Third-Person Exploration Between Battles
EA’s next tactics game won’t keep you glued to a grid. Star Wars: Zero Company will let you shoulder the camera and walk iconic planets between fights, adding third-person exploration to an XCOM-style framework.
That’s the standout detail from PC Gamer’s hands-on preview of Bit Reactor’s Clone Wars project. During story missions, you’ll be able to roam levels in a Jedi: Fallen Order-like perspective, complete with camera control, before dropping back into turn-based encounters. It’s not a full action game, but a deliberate attempt to stitch together cinematic walk-and-talk moments with tactical combat.
Exploration happens in slices between engagements rather than as an open-world sprawl. You’ll move your squad through visually rich recreations of famous Star Wars locations, poke at points of interest, and set the stage for the next encounter. Think of it as breathing room—time to soak in a hangar’s hum or a war-torn street—before the timeline snaps back to turns and percentages.
Why Bit Reactor Is Mixing Genres
Bit Reactor’s team frames this hybrid approach as a design priority from day one. According to PC Gamer, studio founder Greg Foertsch pushed to pair boots-on-the-ground sequences with tactical depth so players could actually inhabit those spaces, not just view them from a detached, isometric angle.
Animation lead Hector Antunez put it plainly: “The heart of the game is in the tactical combat,” he told PC Gamer. “But we really wanted to add an element that allowed players to spend even more time in the Star Wars environments and not have those spaces be limited by what would make for fun combat.” That line sums up the goal—expand the fantasy of commanding a Clone Wars squad without compromising the chessboard.
Mechanically, the third-person interludes sound focused on atmosphere, light interaction, and narrative delivery rather than combo-heavy action. You’ll walk, talk, inspect, and reposition, then fold back into turn-based play where cover, abilities, and flanking still decide the outcome. If Bit Reactor keeps the pace tight, those transitions could make each encounter feel earned rather than stitched together.

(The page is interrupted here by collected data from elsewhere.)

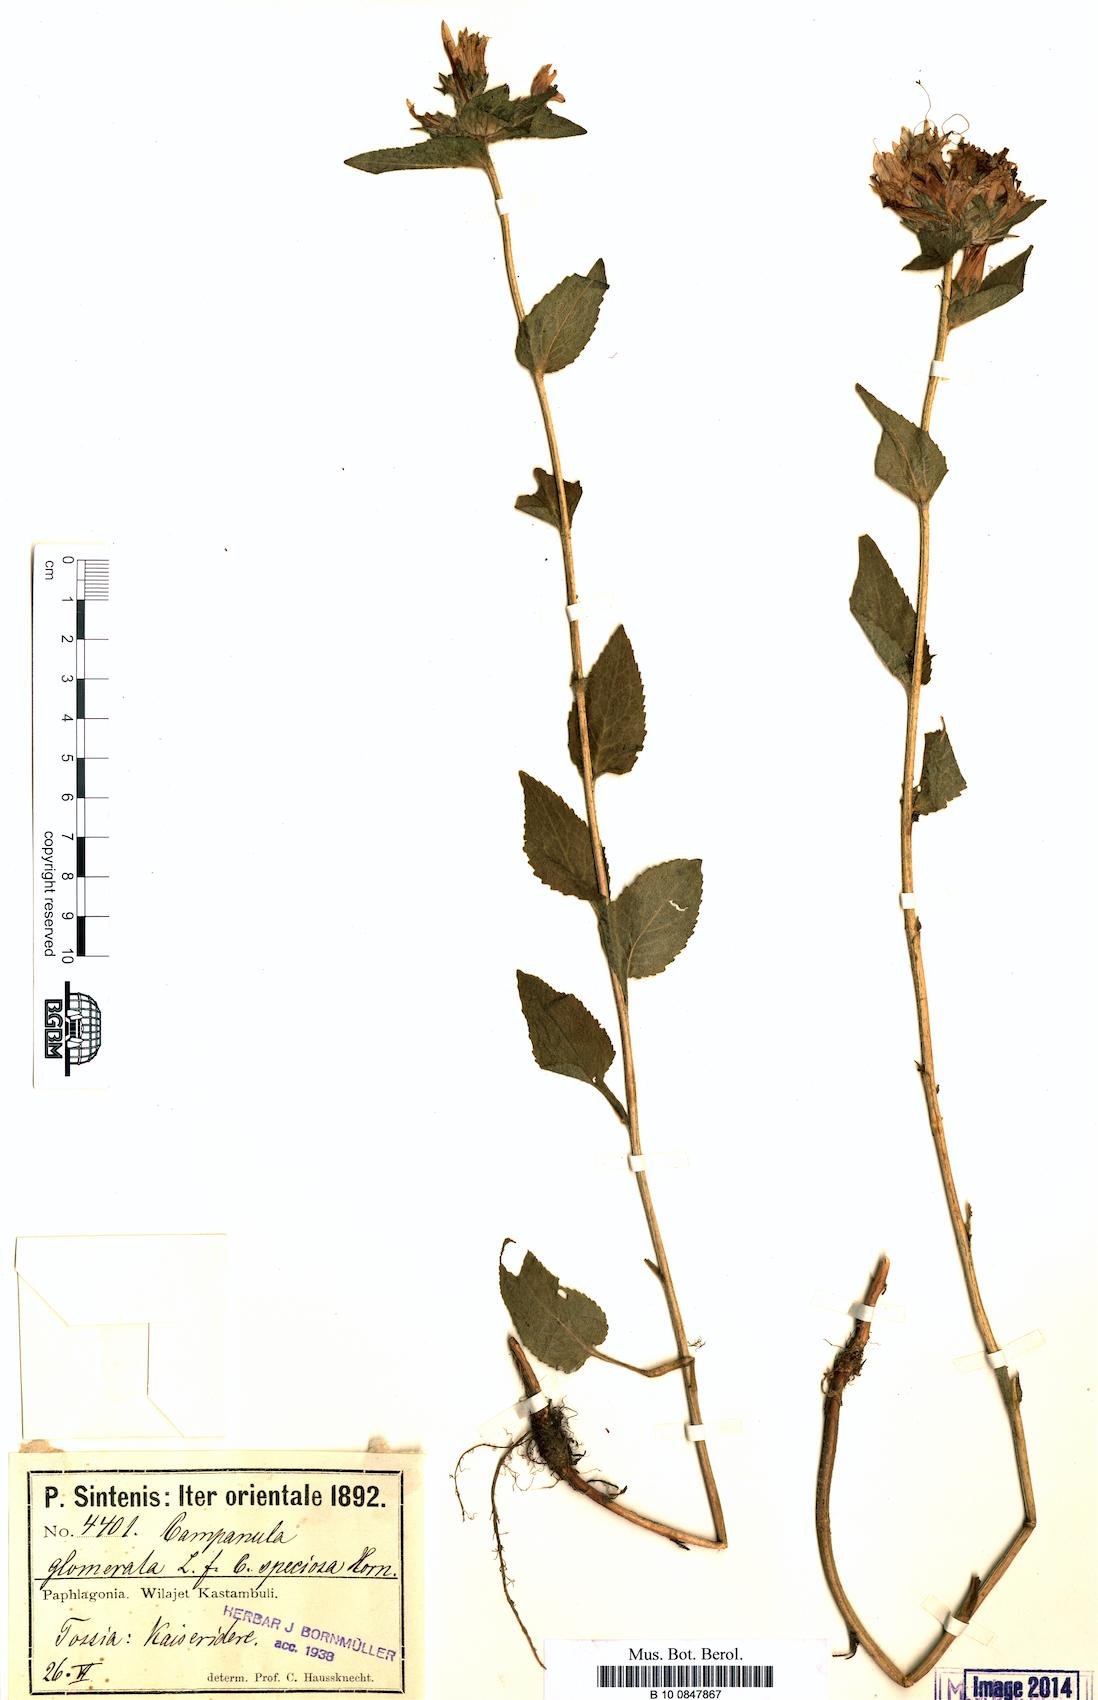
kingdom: Plantae
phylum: Tracheophyta
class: Magnoliopsida
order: Asterales
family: Campanulaceae
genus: Campanula
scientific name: Campanula glomerata
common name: Clustered bellflower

Squad Banter, Planets, And That Mass Effect Energy
Character dynamics are getting attention too. PC Gamer’s preview mentions squadmates who bicker and bond between missions, which suggests a tone closer to a fireteam drama than a silent procession of units. That’s where the Mass Effect comparison creeps in—not in branching romances or sprawling hubs, but in the cadence of chatter, debriefs, and downtime that nudge you to care about the people behind the helmets.
It helps that Bit Reactor is recreating famous planets with an eye for detail. Recognizable vistas carry a lot of weight when you can actually stand in them, swing the camera, and take in the scale before plotting a breach. Even a short stroll across a landing pad can turn a faceless objective marker into a place with texture and history.
The studio is careful not to overpromise on action. This isn’t suddenly Fallen Order 3 hiding inside a tactics game; it’s an experiment in perspective. By letting players walk those spaces, the team can deliver exposition, environmental storytelling, and squad chemistry without crowding the battlefield layer with cutscenes and UI prompts.
Release Window And What To Watch
Star Wars: Zero Company doesn’t have a fixed date yet, but EA and Bit Reactor are targeting a launch later this year on console and PC. That window puts it in a busy season, yet the pitch stands out: an XCOM-like wrapped in third-person intermissions that make the Clone Wars feel lived-in, not just diagrammed.
If the free-roam beats stay snappy and meaningful—short walks that set tone, uncover intel, or foreshadow enemy tactics—this could be the rare tactics game where you look forward to the quiet steps as much as the calculated shots. Land that rhythm, and Zero Company might finally bridge the gap between commanding a squad and actually walking alongside it.